Leestekst
Wytse Nutters was een heel bijzondere man. Hij was in 1872 in Leeuwarden geboren in een vaderloos gezin, groeide op als een verwaarloosd, zwervend kind, dat in een opvoedingsgesticht terecht kwam. Men leerde hem daar het vak van letterzetter. Al heel vroeg had hij ervaren, dat er geen verdriet of verlatenheid bestond, die niet door lezen en studeren dragelijk kon worden gemaakt. Hij had aanleg voor talen, leerde zichzelf Frans, Duits en Engels en later, toen hij socialist was geworden, ook Esperanto. Op twintigjarige leeftijd probeerde hij een groot plan te verwezenlijken: hij wilde een Nederlandse encyclopedie uitgeven, die hij niet alleen zelf wilde schrijven, zetten en drukken, maar ook in afleveringen direct aan het publiek verkopen. Omdat hij geen kapitaal en geen verkoopapparaat had, kon hij reeds na de tweede aflevering niet verder. Een uitgever zag winst in de onderneming, nam de zaak over en Nutters werkte voor twintig gulden per week tien jaar lang aan de Vivat-Encyclopedie, die bijna uitsluitend zijn werk was, maar waarin zijn naam achterin bescheidenlijk slechts als ‘medewerker’ werd vermeld.

Verzamelde gegevens
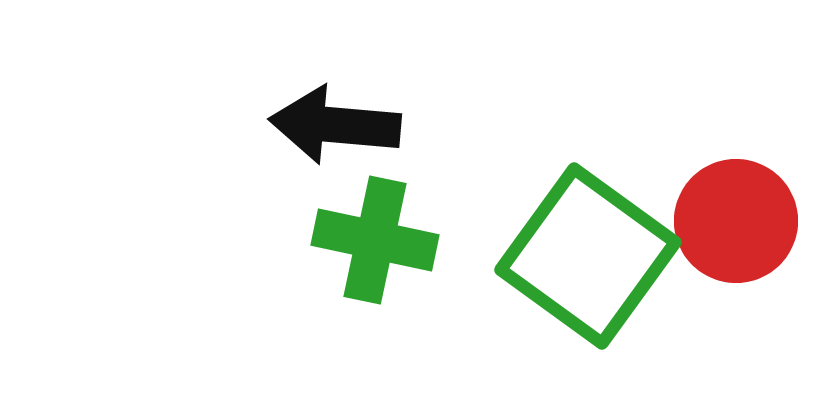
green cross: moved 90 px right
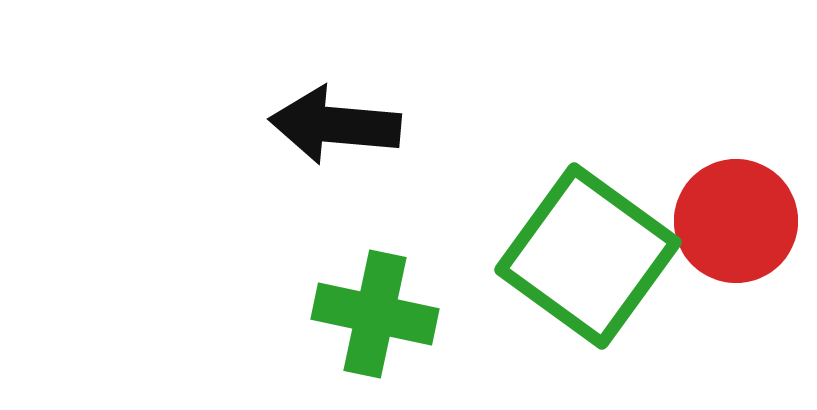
green cross: moved 74 px down
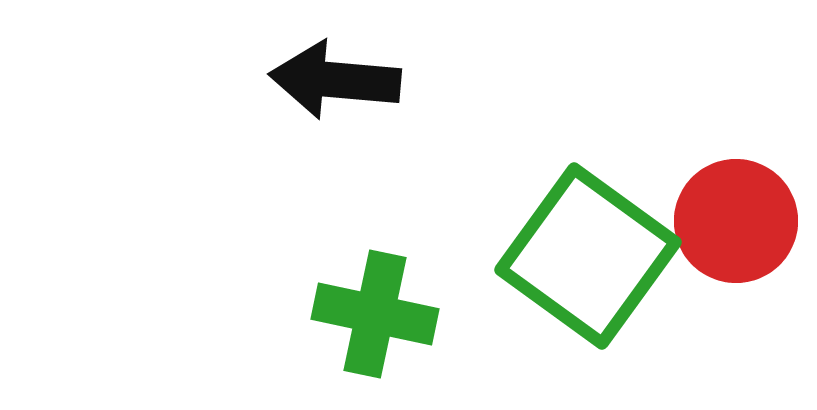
black arrow: moved 45 px up
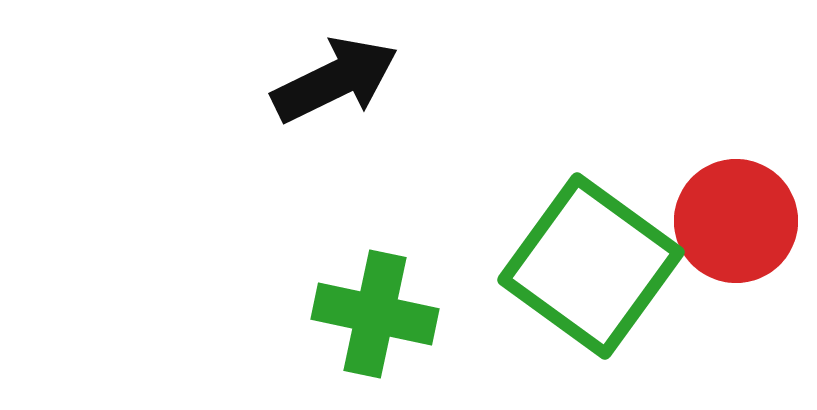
black arrow: rotated 149 degrees clockwise
green square: moved 3 px right, 10 px down
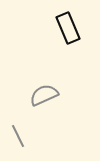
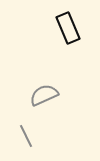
gray line: moved 8 px right
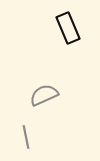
gray line: moved 1 px down; rotated 15 degrees clockwise
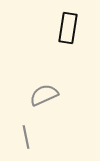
black rectangle: rotated 32 degrees clockwise
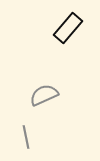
black rectangle: rotated 32 degrees clockwise
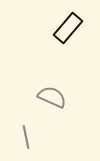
gray semicircle: moved 8 px right, 2 px down; rotated 48 degrees clockwise
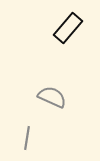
gray line: moved 1 px right, 1 px down; rotated 20 degrees clockwise
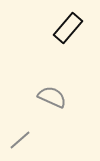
gray line: moved 7 px left, 2 px down; rotated 40 degrees clockwise
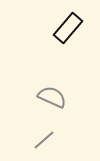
gray line: moved 24 px right
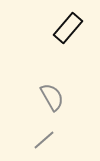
gray semicircle: rotated 36 degrees clockwise
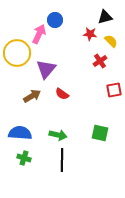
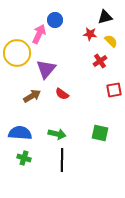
green arrow: moved 1 px left, 1 px up
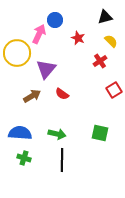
red star: moved 12 px left, 4 px down; rotated 16 degrees clockwise
red square: rotated 21 degrees counterclockwise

Opdracht A
Schrijf de tekst over Wytse Nutters woordelijk over.
Opdracht B
Pas in de vermeldingen alles aan vanaf de regel met "gray line: moved 8 px right" tot en met het einde van de vermeldingen: vervang "gray line" door "blue line" en laat de rest ongewijzigd. Geef alleen dat deel opnieuw en laat de afbeeldingen weg.

Uitwerking A
Wytse Nutters was een heel bijzondere man. Hij was in 1872 in Leeuwarden geboren in een vaderloos gezin, groeide op als een verwaarloosd, zwervend kind, dat in een opvoedingsgesticht terecht kwam. Men leerde hem daar het vak van letterzetter. Al heel vroeg had hij ervaren, dat er geen verdriet of verlatenheid bestond, die niet door lezen en studeren dragelijk kon worden gemaakt. Hij had aanleg voor talen, leerde zichzelf Frans, Duits en Engels en later, toen hij socialist was geworden, ook Esperanto. Op twintigjarige leeftijd probeerde hij een groot plan te verwezenlijken: hij wilde een Nederlandse encyclopedie uitgeven, die hij niet alleen zelf wilde schrijven, zetten en drukken, maar ook in afleveringen direct aan het publiek verkopen. Omdat hij geen kapitaal en geen verkoopapparaat had, kon hij reeds na de tweede aflevering niet verder. Een uitgever zag winst in de onderneming, nam de zaak over en Nutters werkte voor twintig gulden per week tien jaar lang aan de Vivat-Encyclopedie, die bijna uitsluitend zijn werk was, maar waarin zijn naam achterin bescheidenlijk slechts als ‘medewerker’ werd vermeld.

Uitwerking B
blue line: moved 8 px right
blue line: moved 1 px down; rotated 15 degrees clockwise
black rectangle: rotated 32 degrees clockwise
black rectangle: rotated 32 degrees clockwise
gray semicircle: moved 8 px right, 2 px down; rotated 48 degrees clockwise
blue line: moved 1 px right, 1 px down; rotated 20 degrees clockwise
blue line: moved 7 px left, 2 px down; rotated 40 degrees clockwise
blue line: moved 24 px right
gray semicircle: rotated 36 degrees clockwise
green arrow: moved 1 px left, 1 px up
red star: moved 12 px left, 4 px down; rotated 16 degrees clockwise
red square: rotated 21 degrees counterclockwise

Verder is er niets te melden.